To fix the automated tests, you could after adding a user to a VM from a pool to wait until the VM is not locked and than removing it.

In more detail:

attach user part:
- 15:13:19,357: AttachUserToVmFromPoolAndRunCommand is ran which locks the VM
- since this VM is down, the RunVmCommand is called on it
- since the VM is stateless, the stateless snapshots are started to be created

detach user part:
- 15:13:21,460: RemovePermissionCommand is called on this VM which is still locked
- this leads to RestoreStatelessVmCommand, but since the VM is locked, it fails while trying to lock it
- as a reaction, the RemovePermissionCommand tries to roll back and fails on NPE

end:
- 15:13:39,200: the lock on the VM is freed

Comment 15 Lukas Svaty 2016-09-21 14:14:35 UTC
Yes, as user is not removed cant be added on next test runs. However as you suggested it should be fixed with waiting for unlock of the VM.

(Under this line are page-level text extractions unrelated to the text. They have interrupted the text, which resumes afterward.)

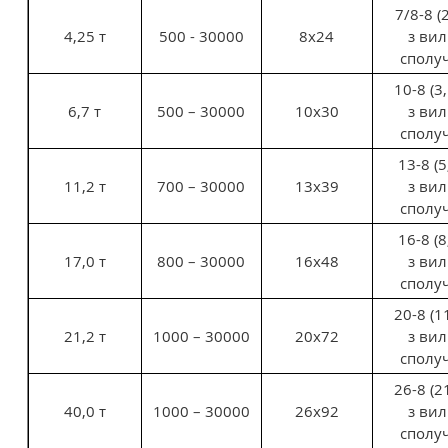
7/8-8 (
4,25 т
500 - 30000
8х24
з ви
сполу
10-8 (3
6,7 т
500 – 30000
10х30
з ви
сполу
13-8 (5
11,2 т
700 – 30000
13х39
з ви
сполу
16-8 (8
17,0 т
800 – 30000
16х48
з ви
сполу
20-8 (1
21,2 т
1000 – 30000
20х72
з ви
сполу
26-8 (2
40,0 т
1000 – 30000
26х92
з ви
сполу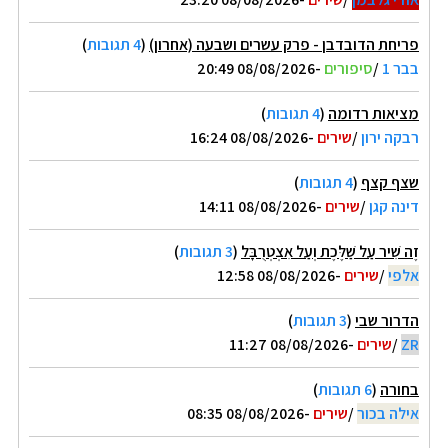
פריחת הדובדבן - פרק עשרים ושבעה (אחרון)
(
4 תגובות
)
בבר 1
/
סיפורים
-08/08/2026 20:49
מציאות רדומה
(
4 תגובות
)
רבקה ירון
/
שירים
-08/08/2026 16:24
שצף קצף
(
4 תגובות
)
דינה קגן
/
שירים
-08/08/2026 14:11
זֶה שִׁיר עַל שַׁלֶּכֶת וְעַל אִצְטְרֻבָּל
(
3 תגובות
)
אלפי
/
שירים
-08/08/2026 12:58
הדרור שבי
(
3 תגובות
)
ZR
/
שירים
-08/08/2026 11:27
בחורה
(
6 תגובות
)
אילה בכור
/
שירים
-08/08/2026 08:35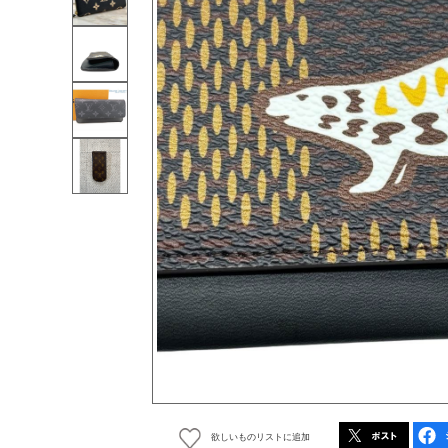
欲しいものリストに追加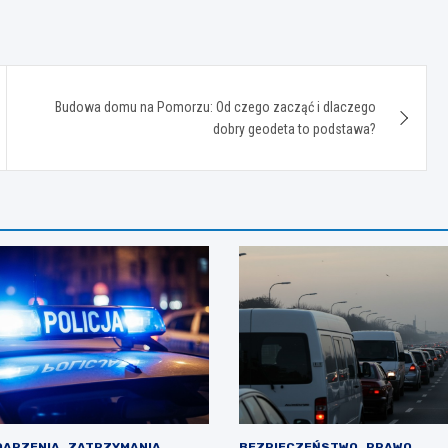
Budowa domu na Pomorzu: Od czego zacząć i dlaczego
dobry geodeta to podstawa?
DARZENIA
ZATRZYMANIA
BEZPIECZEŃSTWO
PRAWO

Still the NPE in logs is an issue.

Comment 16 Tomas Jelinek 2016-09-21 14:27:15 UTC
Yes, but basically a cosmetic issue because the user would not be removed even after fixing the NPE.

Can you please try to wait for the unlock and check and make sure it helps?

Comment 17 Michal Skrivanek 2016-09-23 10:45:31 UTC
looks like timing issue rather than a regression
Pending update after fixing the automated tests, but for now moving out of 4.0.5

Comment 18 Lukas Svaty 2016-09-26 09:03:32 UTC
ACK, indeed waiting for unlocked VM fixed the problem, because of this it seems not to be regression nor AutomationBlocker anymore

Comment 19 Tomas Jelinek 2016-11-01 08:53:41 UTC
Based on comment 18 it is only an issue with automation where the requests are sent very fast. Also in this case the issue does not cause any harm, only the stack trace is ugly. The correct fix would replace this stack trace by an error message. Pushing out from z-stream.

Comment 20 Sandro Bonazzola 2019-02-13 07:46:43 UTC
This bugzilla is included in oVirt 4.3.0 release, published on February 4th 2019.

Since the problem described in this bug report should be
resolved in oVirt 4.3.0 release, it has been closed with a resolution of CURRENT RELEASE.

If the solution does not work for you, please open a new bug report.